Pros:  Matt Phelan has created a pretty complex story with lots of interesting characters that he manages to carry out in just over 100 hilarious pages with plenty of illustrations.  The humor and the fast-paced plot will appeal to many different types of elementary readers.

Cons:  The map of the zoo is a little bare-bones.

Catalina Incognito (book 1) by Jennifer Torres, illustrated by Gladys Jose

Published by Aladdin

Summary:  Catalina’s a bit disappointed to receive a sewing kit from her Tía Abuela for her birthday.  Usually Tía, a former telenovela star who is also named Catalina, gives more exciting gifts.  For their first sewing lesson, Tía shows Cat how to fix her torn cat sweatshirt.  Later, Cat realizes the sweatshirt can temporarily transform her into a cat.  It turns out the sewing kit has magic in it that can change ordinary clothing into disguises.  Becoming a cat comes in handy when a ruby goes missing from one of Tía’s most famous gowns on display at the local library.  Cat and her frenemy Pablo combine forces to solve the mystery.  This is the first of a four-part series, simultaneously released with book 2 (there’s a preview at the end of this book).  Books 3 and 4 will be out later this year.  114 pages; grades 1-3. 

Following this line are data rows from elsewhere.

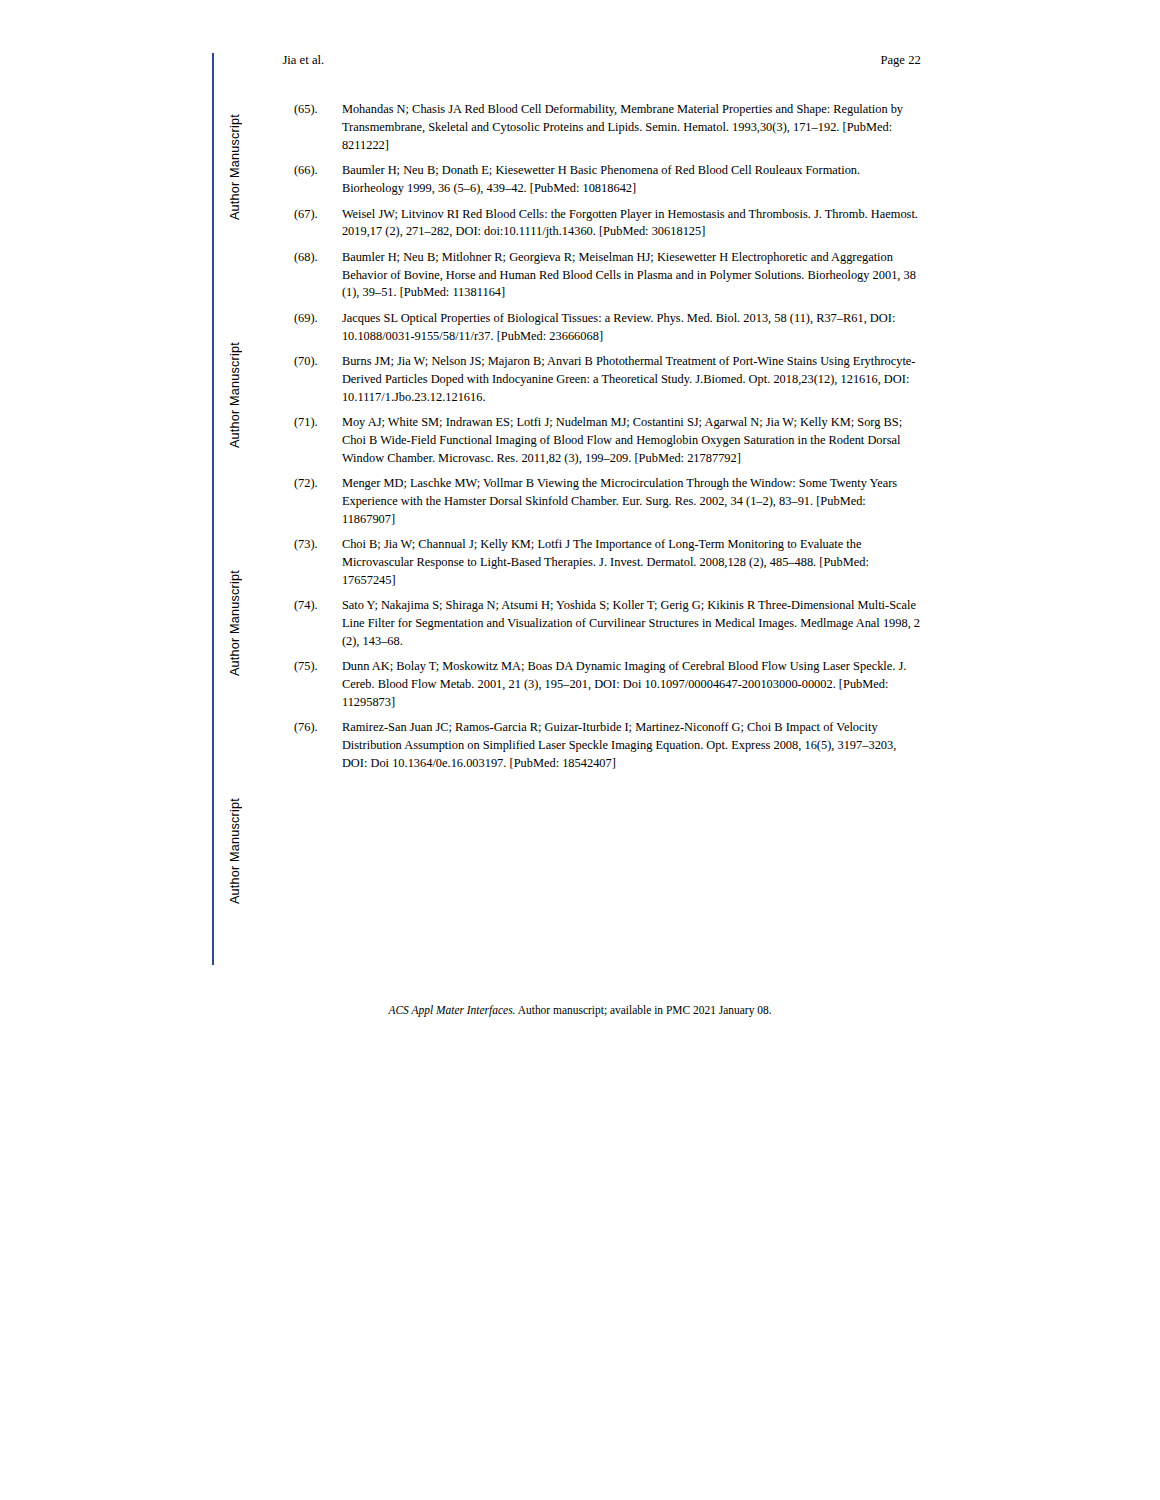Author Manuscript Author Manuscript Author Manuscript Author Manuscript
Jia et al. Page 22
(65). Mohandas N; Chasis JA Red Blood Cell Deformability, Membrane Material Properties and Shape: Regulation by Transmembrane, Skeletal and Cytosolic Proteins and Lipids. Semin. Hematol. 1993,30(3), 171–192. [PubMed: 8211222]
(66). Baumler H; Neu B; Donath E; Kiesewetter H Basic Phenomena of Red Blood Cell Rouleaux Formation. Biorheology 1999, 36 (5–6), 439–42. [PubMed: 10818642]
(67). Weisel JW; Litvinov RI Red Blood Cells: the Forgotten Player in Hemostasis and Thrombosis. J. Thromb. Haemost. 2019,17 (2), 271–282, DOI: doi:10.1111/jth.14360. [PubMed: 30618125]
(68). Baumler H; Neu B; Mitlohner R; Georgieva R; Meiselman HJ; Kiesewetter H Electrophoretic and Aggregation Behavior of Bovine, Horse and Human Red Blood Cells in Plasma and in Polymer Solutions. Biorheology 2001, 38 (1), 39–51. [PubMed: 11381164]
(69). Jacques SL Optical Properties of Biological Tissues: a Review. Phys. Med. Biol. 2013, 58 (11), R37–R61, DOI: 10.1088/0031-9155/58/11/r37. [PubMed: 23666068]
(70). Burns JM; Jia W; Nelson JS; Majaron B; Anvari B Photothermal Treatment of Port-Wine Stains Using Erythrocyte-Derived Particles Doped with Indocyanine Green: a Theoretical Study. J.Biomed. Opt. 2018,23(12), 121616, DOI: 10.1117/1.Jbo.23.12.121616.
(71). Moy AJ; White SM; Indrawan ES; Lotfi J; Nudelman MJ; Costantini SJ; Agarwal N; Jia W; Kelly KM; Sorg BS; Choi B Wide-Field Functional Imaging of Blood Flow and Hemoglobin Oxygen Saturation in the Rodent Dorsal Window Chamber. Microvasc. Res. 2011,82 (3), 199–209. [PubMed: 21787792]
(72). Menger MD; Laschke MW; Vollmar B Viewing the Microcirculation Through the Window: Some Twenty Years Experience with the Hamster Dorsal Skinfold Chamber. Eur. Surg. Res. 2002, 34 (1–2), 83–91. [PubMed: 11867907]
(73). Choi B; Jia W; Channual J; Kelly KM; Lotfi J The Importance of Long-Term Monitoring to Evaluate the Microvascular Response to Light-Based Therapies. J. Invest. Dermatol. 2008,128 (2), 485–488. [PubMed: 17657245]
(74). Sato Y; Nakajima S; Shiraga N; Atsumi H; Yoshida S; Koller T; Gerig G; Kikinis R Three-Dimensional Multi-Scale Line Filter for Segmentation and Visualization of Curvilinear Structures in Medical Images. Medlmage Anal 1998, 2 (2), 143–68.
(75). Dunn AK; Bolay T; Moskowitz MA; Boas DA Dynamic Imaging of Cerebral Blood Flow Using Laser Speckle. J. Cereb. Blood Flow Metab. 2001, 21 (3), 195–201, DOI: Doi 10.1097/00004647-200103000-00002. [PubMed: 11295873]
(76). Ramirez-San Juan JC; Ramos-Garcia R; Guizar-Iturbide I; Martinez-Niconoff G; Choi B Impact of Velocity Distribution Assumption on Simplified Laser Speckle Imaging Equation. Opt. Express 2008, 16(5), 3197–3203, DOI: Doi 10.1364/0e.16.003197. [PubMed: 18542407]
ACS Appl Mater Interfaces. Author manuscript; available in PMC 2021 January 08.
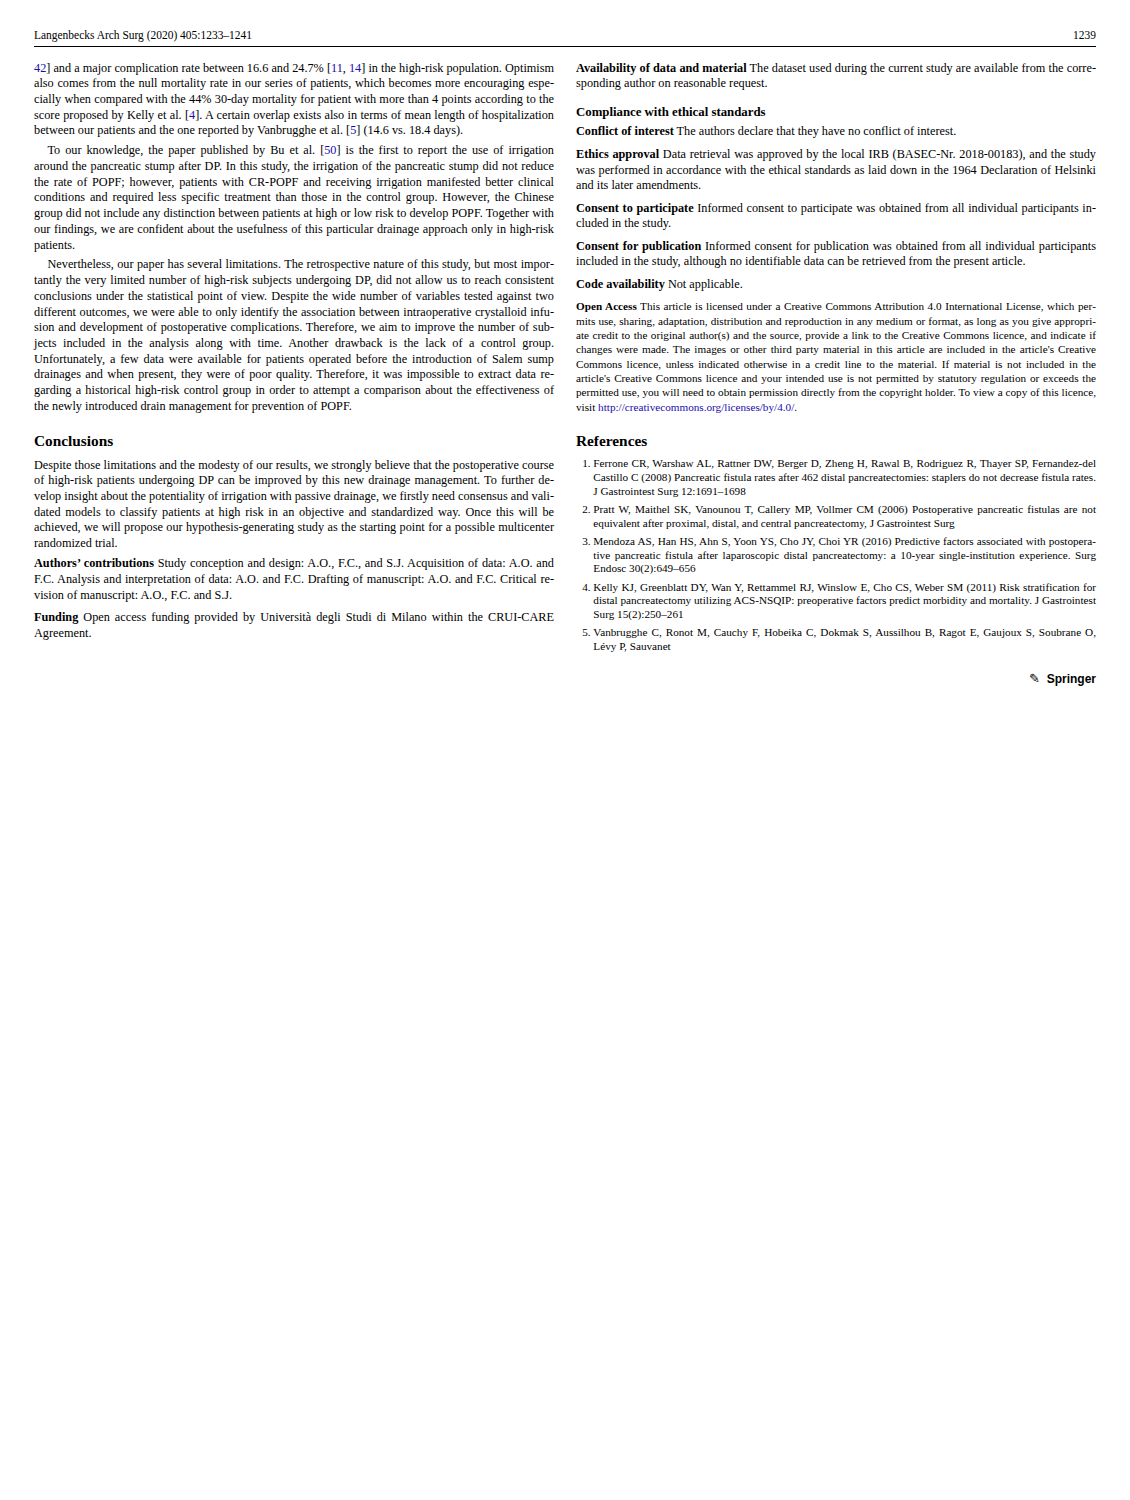Langenbecks Arch Surg (2020) 405:1233–1241 1239
42] and a major complication rate between 16.6 and 24.7% [11, 14] in the high-risk population. Optimism also comes from the null mortality rate in our series of patients, which becomes more encouraging especially when compared with the 44% 30-day mortality for patient with more than 4 points according to the score proposed by Kelly et al. [4]. A certain overlap exists also in terms of mean length of hospitalization between our patients and the one reported by Vanbrugghe et al. [5] (14.6 vs. 18.4 days).
To our knowledge, the paper published by Bu et al. [50] is the first to report the use of irrigation around the pancreatic stump after DP. In this study, the irrigation of the pancreatic stump did not reduce the rate of POPF; however, patients with CR-POPF and receiving irrigation manifested better clinical conditions and required less specific treatment than those in the control group. However, the Chinese group did not include any distinction between patients at high or low risk to develop POPF. Together with our findings, we are confident about the usefulness of this particular drainage approach only in high-risk patients.
Nevertheless, our paper has several limitations. The retrospective nature of this study, but most importantly the very limited number of high-risk subjects undergoing DP, did not allow us to reach consistent conclusions under the statistical point of view. Despite the wide number of variables tested against two different outcomes, we were able to only identify the association between intraoperative crystalloid infusion and development of postoperative complications. Therefore, we aim to improve the number of subjects included in the analysis along with time. Another drawback is the lack of a control group. Unfortunately, a few data were available for patients operated before the introduction of Salem sump drainages and when present, they were of poor quality. Therefore, it was impossible to extract data regarding a historical high-risk control group in order to attempt a comparison about the effectiveness of the newly introduced drain management for prevention of POPF.
Conclusions
Despite those limitations and the modesty of our results, we strongly believe that the postoperative course of high-risk patients undergoing DP can be improved by this new drainage management. To further develop insight about the potentiality of irrigation with passive drainage, we firstly need consensus and validated models to classify patients at high risk in an objective and standardized way. Once this will be achieved, we will propose our hypothesis-generating study as the starting point for a possible multicenter randomized trial.
Authors’ contributions Study conception and design: A.O., F.C., and S.J. Acquisition of data: A.O. and F.C. Analysis and interpretation of data: A.O. and F.C. Drafting of manuscript: A.O. and F.C. Critical revision of manuscript: A.O., F.C. and S.J.
Funding Open access funding provided by Università degli Studi di Milano within the CRUI-CARE Agreement.
Availability of data and material The dataset used during the current study are available from the corresponding author on reasonable request.
Compliance with ethical standards
Conflict of interest The authors declare that they have no conflict of interest.
Ethics approval Data retrieval was approved by the local IRB (BASEC-Nr. 2018-00183), and the study was performed in accordance with the ethical standards as laid down in the 1964 Declaration of Helsinki and its later amendments.
Consent to participate Informed consent to participate was obtained from all individual participants included in the study.
Consent for publication Informed consent for publication was obtained from all individual participants included in the study, although no identifiable data can be retrieved from the present article.
Code availability Not applicable.
Open Access This article is licensed under a Creative Commons Attribution 4.0 International License, which permits use, sharing, adaptation, distribution and reproduction in any medium or format, as long as you give appropriate credit to the original author(s) and the source, provide a link to the Creative Commons licence, and indicate if changes were made. The images or other third party material in this article are included in the article's Creative Commons licence, unless indicated otherwise in a credit line to the material. If material is not included in the article's Creative Commons licence and your intended use is not permitted by statutory regulation or exceeds the permitted use, you will need to obtain permission directly from the copyright holder. To view a copy of this licence, visit http://creativecommons.org/licenses/by/4.0/.
References
Ferrone CR, Warshaw AL, Rattner DW, Berger D, Zheng H, Rawal B, Rodriguez R, Thayer SP, Fernandez-del Castillo C (2008) Pancreatic fistula rates after 462 distal pancreatectomies: staplers do not decrease fistula rates. J Gastrointest Surg 12:1691–1698
Pratt W, Maithel SK, Vanounou T, Callery MP, Vollmer CM (2006) Postoperative pancreatic fistulas are not equivalent after proximal, distal, and central pancreatectomy, J Gastrointest Surg
Mendoza AS, Han HS, Ahn S, Yoon YS, Cho JY, Choi YR (2016) Predictive factors associated with postoperative pancreatic fistula after laparoscopic distal pancreatectomy: a 10-year single-institution experience. Surg Endosc 30(2):649–656
Kelly KJ, Greenblatt DY, Wan Y, Rettammel RJ, Winslow E, Cho CS, Weber SM (2011) Risk stratification for distal pancreatectomy utilizing ACS-NSQIP: preoperative factors predict morbidity and mortality. J Gastrointest Surg 15(2):250–261
Vanbrugghe C, Ronot M, Cauchy F, Hobeika C, Dokmak S, Aussilhou B, Ragot E, Gaujoux S, Soubrane O, Lévy P, Sauvanet
✎ Springer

Pros:  There’s a lot going on in this early chapter book: magic, a mystery, and a few lessons about perseverance.  The illustrations and larger font make it an appealing choice for younger kids.

Cons:  The mystery didn’t start until about halfway through the book and wrapped up pretty quickly. I hope Pablo gets a bigger role in book 2.

Maddie and Mabel by Kari Allen, illustrated by Tatjana Mai-Wyss

Published by Kind World Publishing

Summary:  Maddie and Mabel are two sisters who (usually) love to play together.  Their story is told in five chapters, each of which could stand alone, but which also tie together.  In one of the chapters, Mabel gets tired of Maddie’s bossiness and the two have a fight.  Maddie shows readers how to apologize and before long the sisters are happily back together.  A few pages at the end offer suggestions for discussion.  Book 2 is due out in October.  80 pages; grades K-3.

Pros:  This beginning chapter book reminds me of Laurel Snyder’s Charlie and Mouse series.  There are no adults around, so the two girls have to work things out on their own.  Each page has just a few sentences, but the stories are emotionally satisfying despite their brevity.

Cons:  Those older siblings sure can be bossy. And those younger ones can be a pain in the neck.